The concept of blessing is ancient and found in many cultures. We can learn and appropriate the Jewish tradition of blessing for our own use in modern Western cultural contexts. If we get a blessing from our parents, we can be a source of blessing to others and ourselves. Families that withhold or deny blessings are very hurtful to their children.

Blessing is well documented in the Middle East. In ancient Jewish culture, blessing was part of daily and weekly life. Before children could walk, they received blessings from their parents, on the Sabbath, and other holy days. It was actually the duty of parents to bless their children. It was then the duty of the rabbis to bless the children on Sabbath, feast, and other holy days.
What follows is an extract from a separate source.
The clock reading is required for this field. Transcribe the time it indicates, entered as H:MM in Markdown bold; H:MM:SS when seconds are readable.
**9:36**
A family blessing is important to communicate a sense of identity, meaning, love, and acceptance. Many orthodox Jewish families give their children a weekly blessing by candlelight. They speak special words of love and acceptance for each child.
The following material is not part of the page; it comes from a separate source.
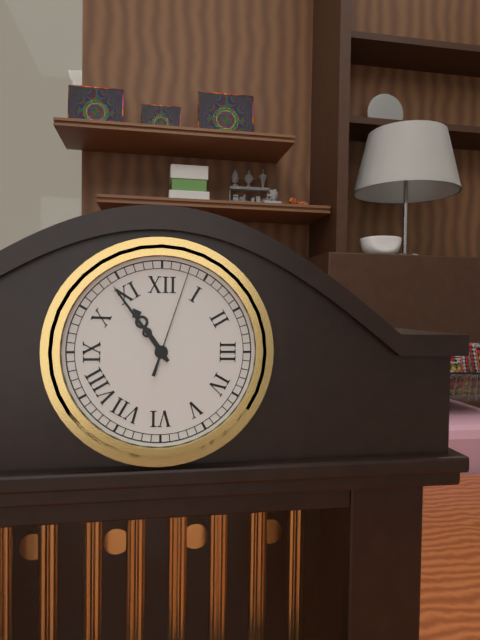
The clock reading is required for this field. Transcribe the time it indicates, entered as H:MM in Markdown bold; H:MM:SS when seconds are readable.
**10:54:03**
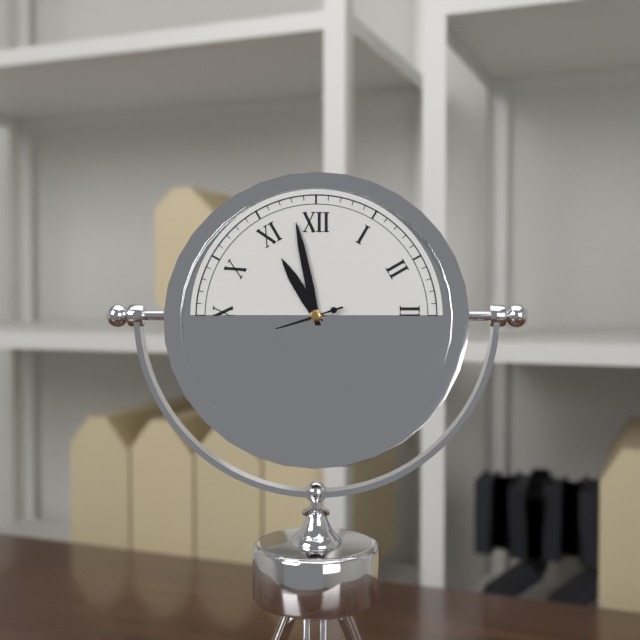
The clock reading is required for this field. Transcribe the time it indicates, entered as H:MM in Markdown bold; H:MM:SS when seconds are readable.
**10:58**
I have listened to many people over the years when their families reject them. I wonder if parents truly understand the pain caused when a blessing is denied their children. People are denied parental blessing for many reasons. Perhaps a desperate woman had an abortion, or another has taken drugs. Many parents from abusive homes never received a blessing themselves and pass on their destructive behaviors to the next generation. Denied blessing can lead to desperate and destructive behaviors as people look for love in all the wrong places.

The six most healing words in the world are "God bless you" and "I love you." When was the last time we spoke those words to someone in our family? When was the last time we shared these words with friends? Have we denied someone their blessing through our words or actions?

God, even if others may have denied me a blessing, help me bless them. Amen.